* **Supplied material**:

=== Begin Enclosure ===

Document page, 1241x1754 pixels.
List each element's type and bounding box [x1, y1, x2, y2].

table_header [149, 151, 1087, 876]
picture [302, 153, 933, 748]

=== End Enclosure ===
=== Begin Enclosure ===

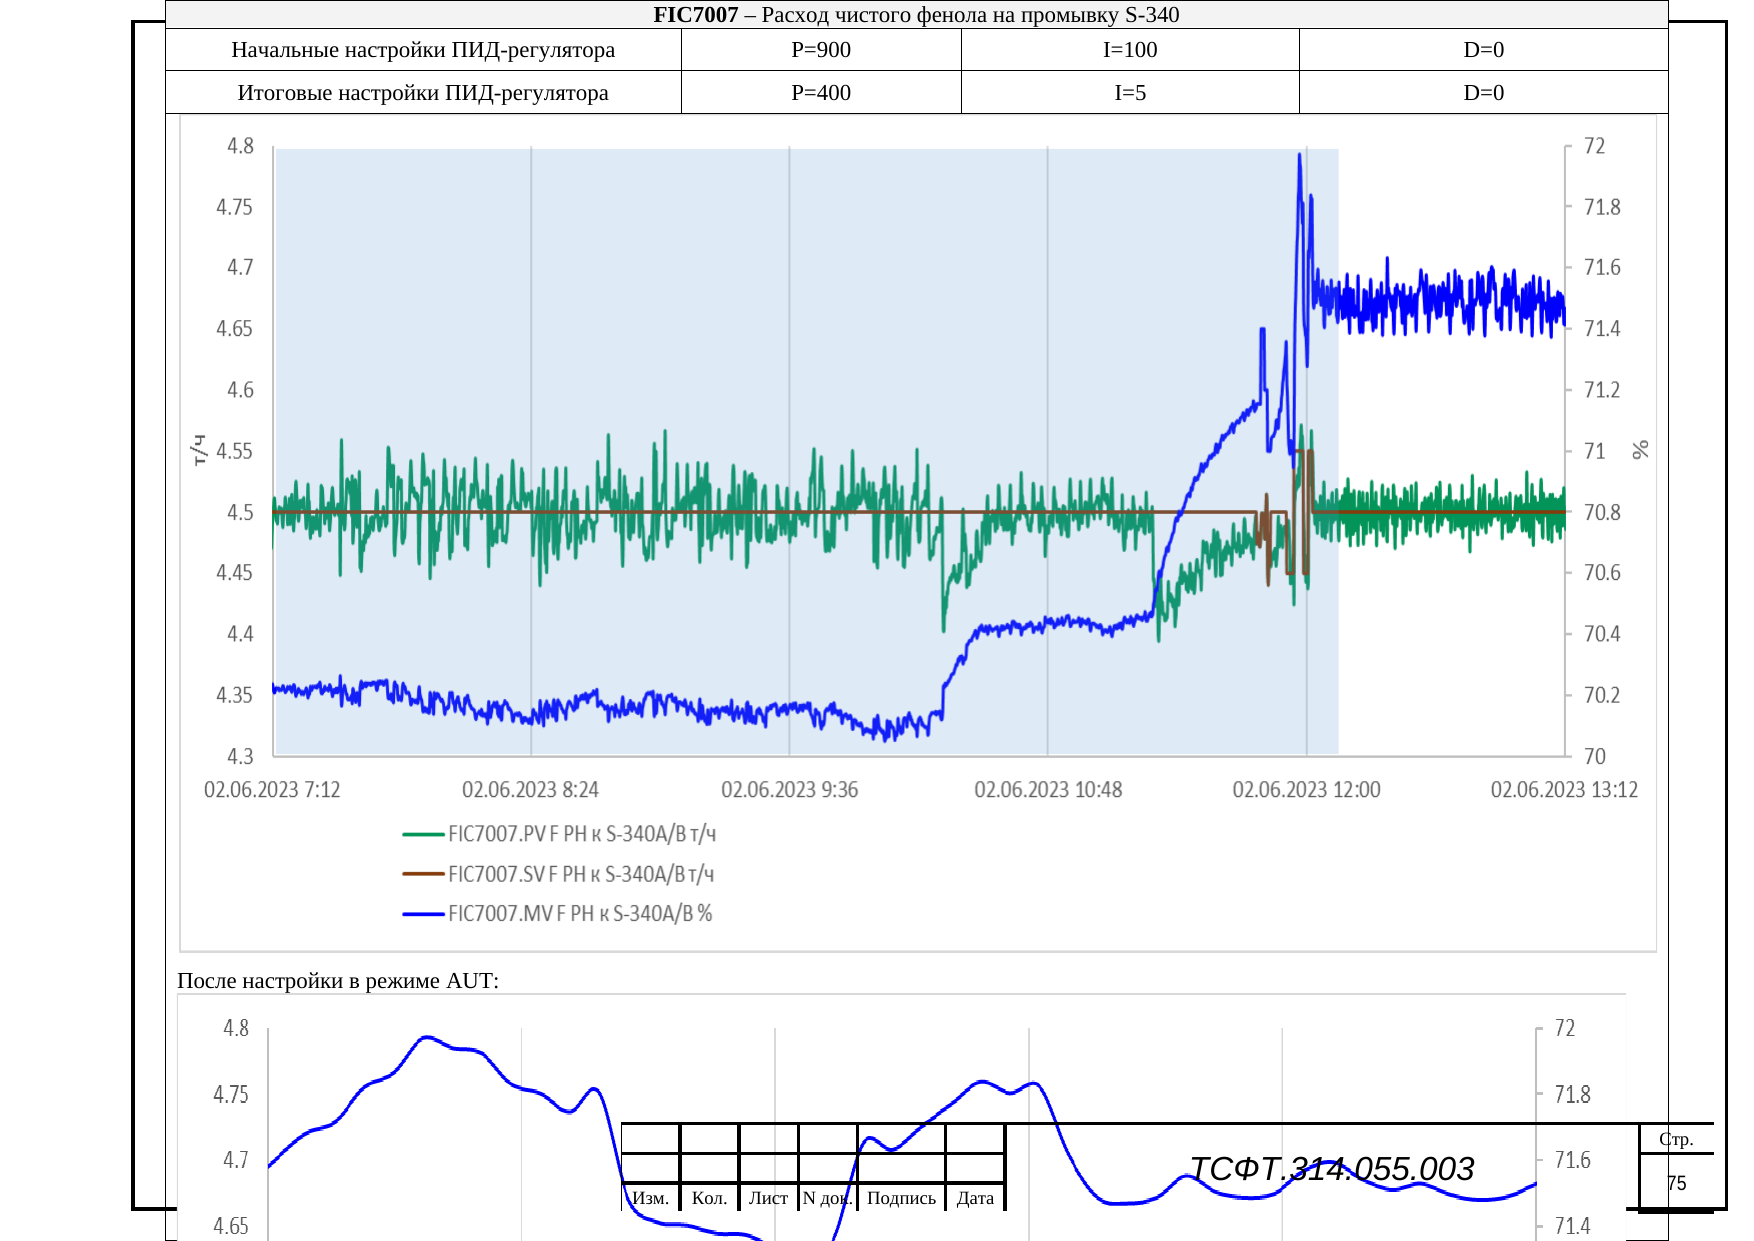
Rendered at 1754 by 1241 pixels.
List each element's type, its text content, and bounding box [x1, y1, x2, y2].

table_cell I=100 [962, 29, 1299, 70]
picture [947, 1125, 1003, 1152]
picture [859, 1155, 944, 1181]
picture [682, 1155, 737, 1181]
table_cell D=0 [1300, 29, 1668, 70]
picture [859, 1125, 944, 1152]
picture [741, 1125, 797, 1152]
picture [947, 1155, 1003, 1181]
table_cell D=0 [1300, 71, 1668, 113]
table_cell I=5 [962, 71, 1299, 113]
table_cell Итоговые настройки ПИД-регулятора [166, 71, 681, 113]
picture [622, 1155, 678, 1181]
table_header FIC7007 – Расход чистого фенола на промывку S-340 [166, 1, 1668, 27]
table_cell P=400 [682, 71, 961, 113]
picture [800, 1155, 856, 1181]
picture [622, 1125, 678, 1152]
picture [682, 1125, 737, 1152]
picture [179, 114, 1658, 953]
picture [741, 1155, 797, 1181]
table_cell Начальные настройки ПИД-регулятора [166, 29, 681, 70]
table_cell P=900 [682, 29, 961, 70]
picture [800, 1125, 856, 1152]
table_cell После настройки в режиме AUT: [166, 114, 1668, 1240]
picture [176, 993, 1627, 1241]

=== End Enclosure ===
=== Begin Enclosure ===

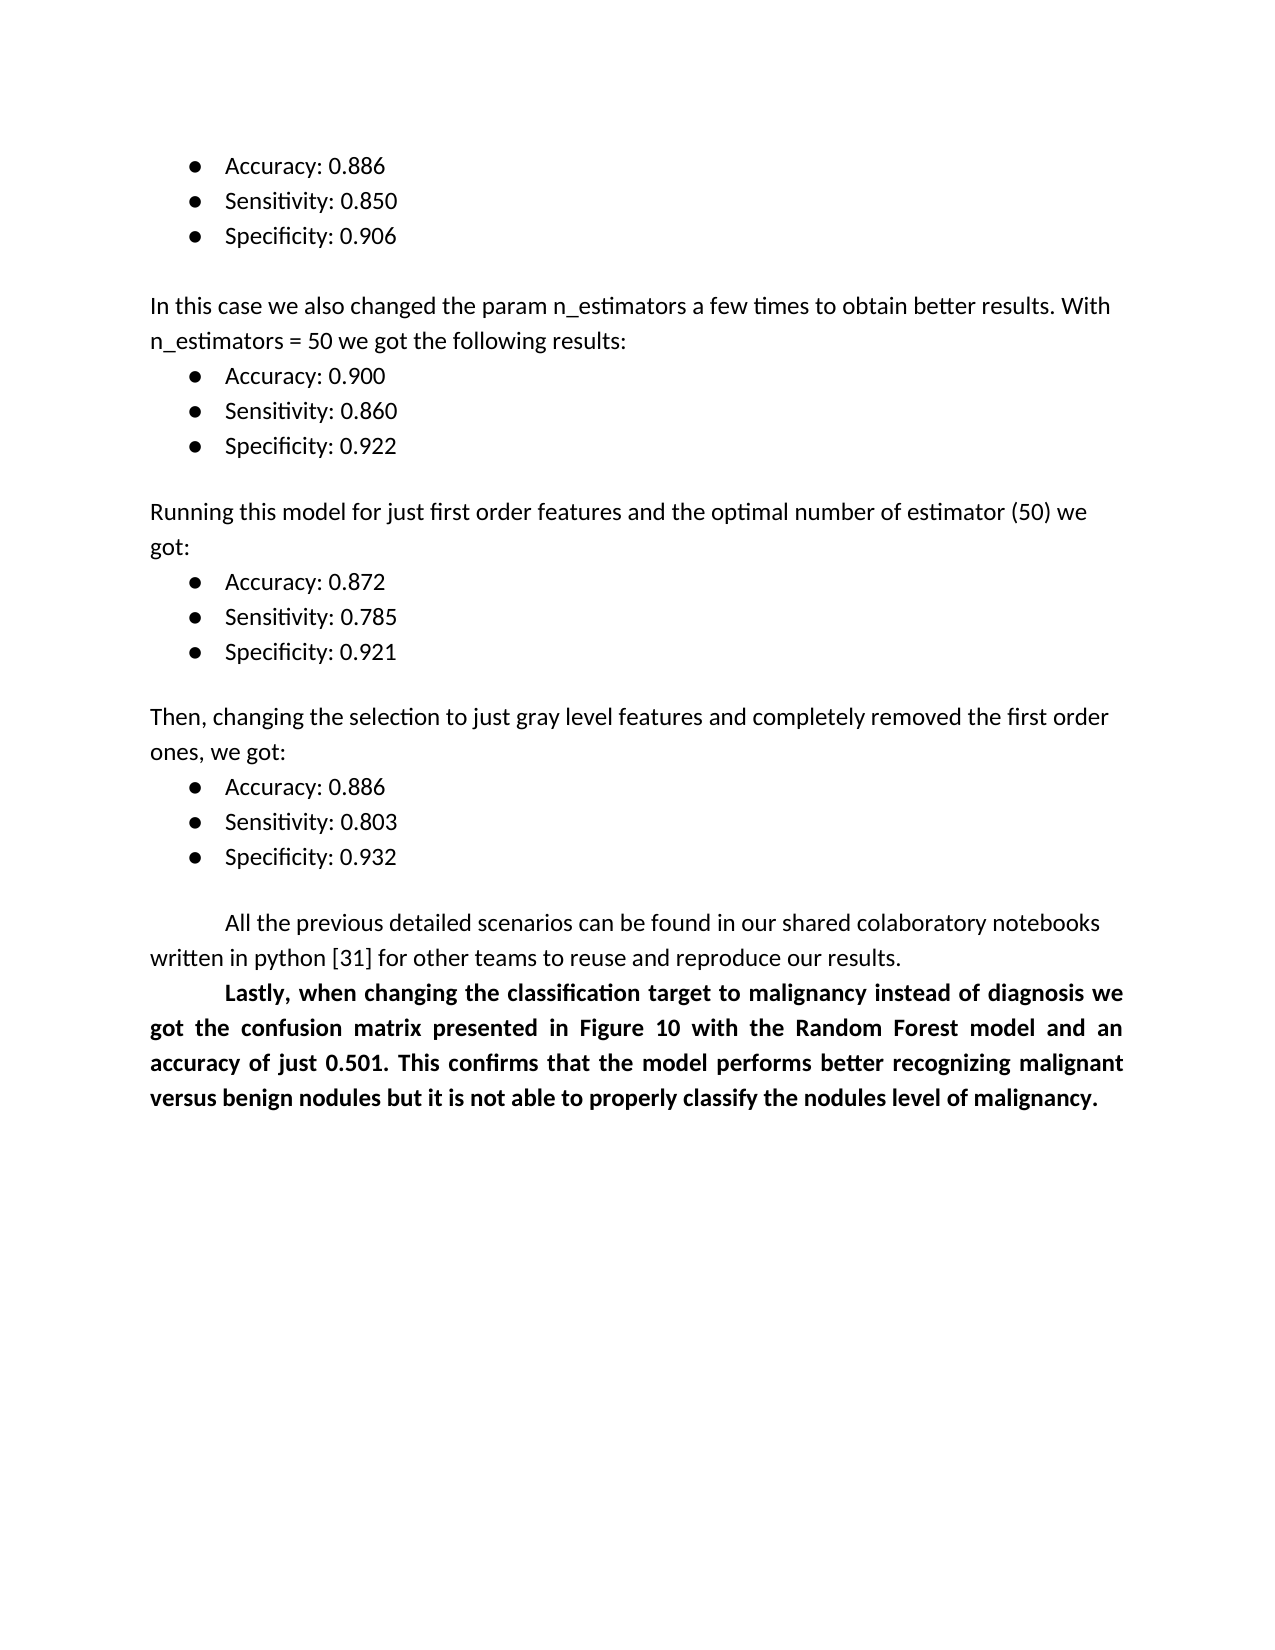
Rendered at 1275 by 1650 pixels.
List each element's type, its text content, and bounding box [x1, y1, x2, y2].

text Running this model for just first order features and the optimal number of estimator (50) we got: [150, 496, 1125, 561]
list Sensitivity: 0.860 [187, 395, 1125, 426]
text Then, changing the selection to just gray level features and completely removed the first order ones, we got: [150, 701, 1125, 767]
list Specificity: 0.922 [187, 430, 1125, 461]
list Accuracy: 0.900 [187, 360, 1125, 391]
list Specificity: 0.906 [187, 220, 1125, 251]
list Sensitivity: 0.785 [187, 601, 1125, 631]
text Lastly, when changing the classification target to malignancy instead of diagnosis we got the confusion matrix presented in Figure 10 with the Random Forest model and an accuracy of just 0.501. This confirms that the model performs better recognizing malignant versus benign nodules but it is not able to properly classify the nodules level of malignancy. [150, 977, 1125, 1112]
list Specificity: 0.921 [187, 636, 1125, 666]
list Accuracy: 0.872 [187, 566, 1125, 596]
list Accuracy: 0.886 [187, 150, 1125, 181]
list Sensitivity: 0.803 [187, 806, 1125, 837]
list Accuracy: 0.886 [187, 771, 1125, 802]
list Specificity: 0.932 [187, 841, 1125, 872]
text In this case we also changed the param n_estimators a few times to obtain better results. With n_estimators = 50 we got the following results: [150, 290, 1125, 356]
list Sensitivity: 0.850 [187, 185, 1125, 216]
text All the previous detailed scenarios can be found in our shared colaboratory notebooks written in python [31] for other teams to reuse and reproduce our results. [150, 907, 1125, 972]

=== End Enclosure ===

* **Prompt**:
Scan the material line by line and report each one that contains "Rendered".

* **Written solution**:
Rendered at 1754 by 1241 pixels.
Rendered at 1275 by 1650 pixels.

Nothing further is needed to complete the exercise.